> _WHAT YOU HAVE TO DO_:
Using the entries that follow, give only the number of lines with the word "tail" in them.

Source data:
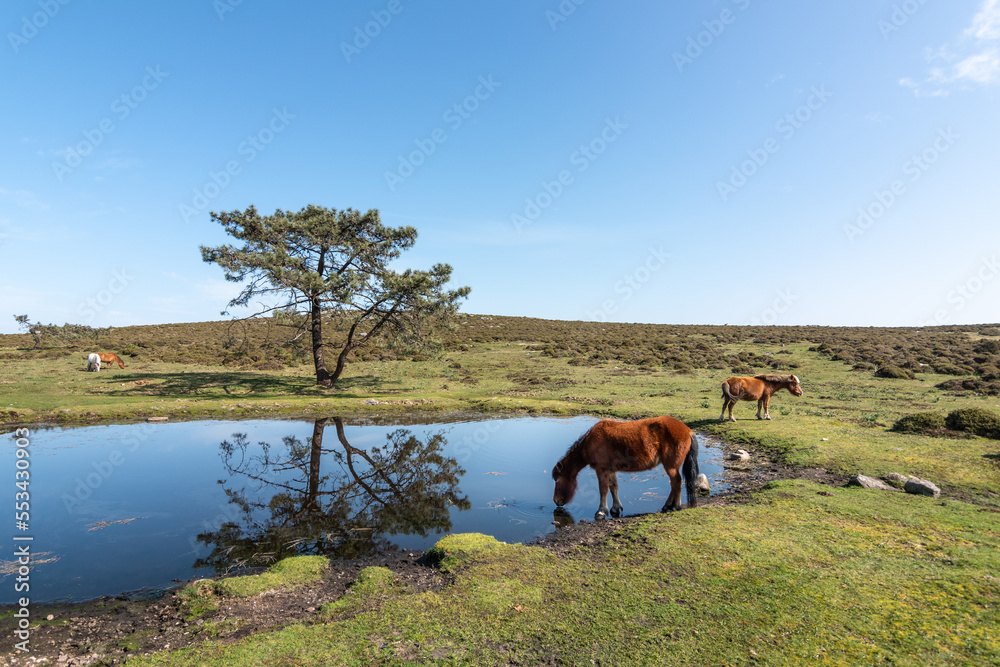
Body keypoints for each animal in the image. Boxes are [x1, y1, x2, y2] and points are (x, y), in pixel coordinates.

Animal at [552, 416, 700, 518]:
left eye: (557, 480)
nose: (556, 501)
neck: (591, 441)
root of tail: (687, 430)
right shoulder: (610, 470)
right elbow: (613, 488)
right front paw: (615, 508)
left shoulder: (601, 470)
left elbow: (603, 490)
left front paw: (601, 511)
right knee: (674, 484)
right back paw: (667, 505)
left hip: (671, 467)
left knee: (676, 483)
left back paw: (675, 506)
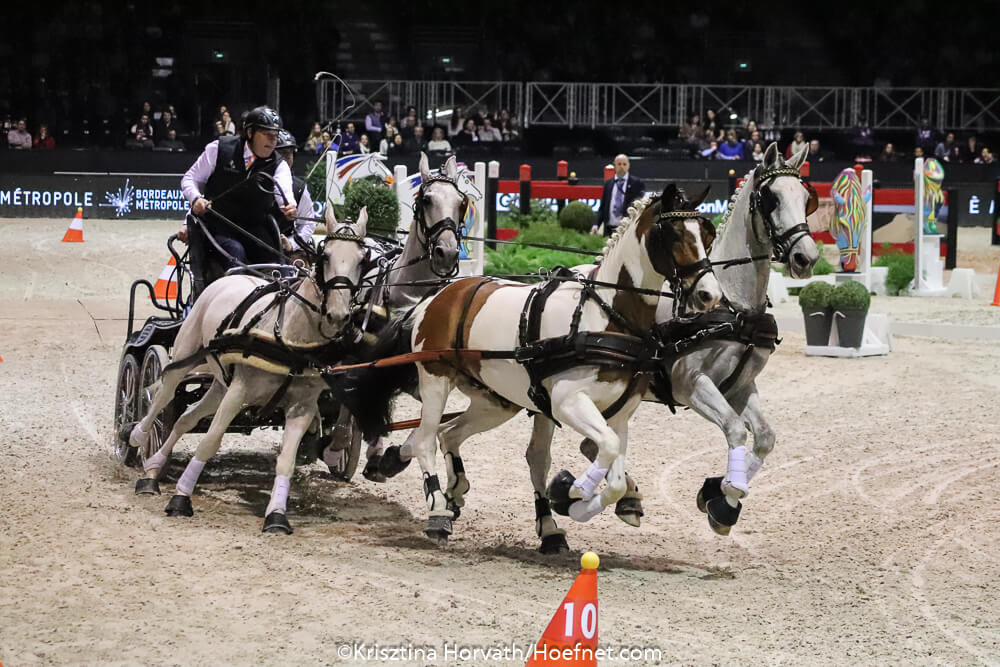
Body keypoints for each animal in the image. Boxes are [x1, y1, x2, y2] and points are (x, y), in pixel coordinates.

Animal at [127, 208, 369, 534]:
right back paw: (138, 438)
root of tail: (229, 278)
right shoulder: (239, 392)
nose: (338, 314)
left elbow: (286, 461)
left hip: (219, 385)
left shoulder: (302, 407)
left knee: (185, 418)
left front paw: (277, 515)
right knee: (163, 393)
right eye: (325, 255)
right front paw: (181, 499)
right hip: (187, 355)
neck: (290, 338)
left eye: (362, 259)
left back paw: (153, 469)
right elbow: (210, 442)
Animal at [345, 184, 723, 548]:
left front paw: (575, 504)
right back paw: (438, 509)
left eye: (707, 235)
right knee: (425, 439)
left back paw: (453, 489)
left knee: (448, 433)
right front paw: (574, 490)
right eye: (674, 234)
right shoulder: (568, 402)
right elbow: (603, 450)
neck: (605, 316)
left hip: (495, 402)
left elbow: (614, 475)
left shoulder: (619, 415)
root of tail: (437, 297)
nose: (709, 295)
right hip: (435, 380)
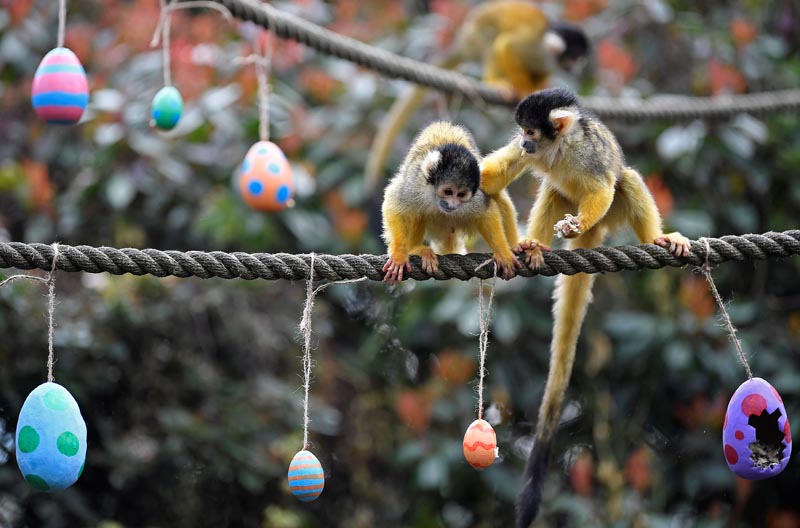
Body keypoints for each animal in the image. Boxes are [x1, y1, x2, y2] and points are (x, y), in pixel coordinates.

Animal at [365, 1, 590, 196]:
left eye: (579, 59)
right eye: (572, 58)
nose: (577, 68)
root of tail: (465, 37)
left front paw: (538, 88)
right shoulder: (537, 51)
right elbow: (507, 46)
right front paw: (523, 88)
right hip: (479, 37)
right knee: (493, 39)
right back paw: (495, 82)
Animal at [381, 121, 521, 284]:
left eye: (460, 195)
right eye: (448, 192)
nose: (452, 205)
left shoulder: (476, 194)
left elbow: (487, 212)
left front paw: (503, 253)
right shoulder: (415, 183)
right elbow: (394, 202)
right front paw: (399, 254)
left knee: (496, 195)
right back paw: (415, 249)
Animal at [479, 87, 691, 527]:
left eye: (530, 131)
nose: (524, 143)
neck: (557, 148)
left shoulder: (587, 153)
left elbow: (602, 187)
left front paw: (574, 224)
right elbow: (492, 178)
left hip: (610, 215)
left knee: (624, 181)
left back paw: (657, 239)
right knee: (553, 191)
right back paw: (534, 247)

> _ANSWER BOX_:
4